As Manguso was wrapping up his PhD work in 2017, he, Haining (now at Arsenal Biosciences), and Kathleen Yates, an immunologist in Haining’s lab with a track record of executing large, complex projects, began to think big about the approach they were taking to discover new immunotherapy targets. They talked about how they might expand Manguso’s approach to cover the entire genome. Could they test the effect of every gene, in every cancer, to find every mechanism of resistance to immunotherapy?

“We wanted to see whether there were as yet undiscovered drug targets that would lead to amazing cancer immunotherapies,” Manguso said.

Together, Haining, Manguso, and Yates went on to found the Tumor Immunotherapy Discovery Engine (TIDE) at the Broad Institute of MIT and Harvard in 2017 with support from Calico as a collaborating partner. Today, Manguso and Yates co-lead a team of 22 systematically working towards Manguso’s goal. They scaled up their CRISPR screening approach to look across the whole genome in lab animals. Using that technology, they have already probed the role of every gene in immunotherapy resistance across eight cancer models. They’ve developed a new method to improve CRISPR screens in animal models, and have identified several new mechanisms of immune evasion shared by multiple cancers. 

Calico, together with AbbVie, has worked with TIDE to advance some of its drug discovery and development programs and now has projects — including the PTPN2 inhibitors — in various stages of preclinical and clinical development. Along the way, TIDE is showing how careful, systematic science at scale can quickly home in on promising drug targets.

“Every part of TIDE has been the fruit of collaboration and multidisciplinary team-based science,” Yates said. “Everybody just really wanted to help each other succeed. We’re deeply grateful for that.”
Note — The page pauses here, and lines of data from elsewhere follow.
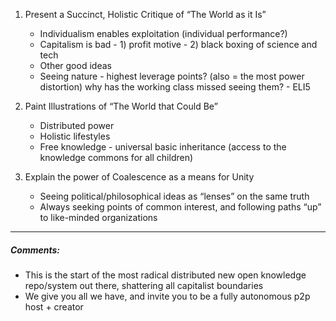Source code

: 1. Present a Succinct, Holistic Critique of “The World as it Is”
	- Individualism enables exploitation (individual performance?)
	- Capitalism is bad - 1) profit motive - 2) black boxing of science and tech
	- Other good ideas
	- Seeing nature - highest leverage points? (also = the most power distortion) why has the working class missed seeing them? - ELI5


2. Paint Illustrations of “The World that Could Be”
	- Distributed power
	- Holistic lifestyles
	- Free knowledge - universal basic inheritance (access to the knowledge commons for all children)


3. Explain the power of Coalescence as a means for Unity
	- Seeing political/philosophical ideas as “lenses” on the same truth
	- Always seeking points of common interest, and following paths “up” to like-minded organizations

---

##### Comments:
* This is the start of the most radical distributed new open knowledge repo/system out there, shattering all capitalist boundaries
* We give you all we have, and invite you to be a fully autonomous p2p host + creator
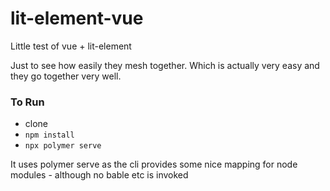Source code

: # lit-element-vue
Little test of vue + lit-element

Just to see how easily they mesh together. Which is actually very easy and they go together very well.

### To Run

- clone
- `npm install`
- `npx polymer serve`

It uses polymer serve as the cli provides some nice mapping for node modules - although no bable etc is invoked
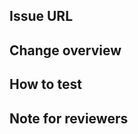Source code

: ## Issue URL

<!-- Please paste url to issue here. -->

## Change overview

<!-- Please describe what is changed / achieved by this pull request. -->

## How to test

<!-- If there is a way to test, please write it here. -->

## Note for reviewers

<!-- If you want to leave note to reviewer, please write here. -->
Studying the impact of a few thousand genes on a single cancer is challenging enough in an animal model. But scaling up those experiments in mice to probe the entire transcriptome — the expression of some 20,000 protein-coding genes — was another task entirely.

“We weren’t 100 percent sure we could do it,” Manguso remembered. “Most people would’ve considered even one of the experiments we were proposing to do basically impossible.”

Yates, however, was more confident. She’d been fascinated by immunology since middle school. After college, she spent two years working for a biotechnology company before joining Haining’s lab, where she rose through the ranks from technician to senior scientist. She’d helped Haining build his lab and manage large, ambitious projects, and had a good idea what it would take to scale up Manguso’s experiment.

When Manguso and Yates approached different scientists at Broad, they were struck by how excited everyone was by their idea. Together, they talked through all aspects of the project, such as how long it might take to optimize the technology, what the experiments might look like at scale, and how the researchers could measure progress.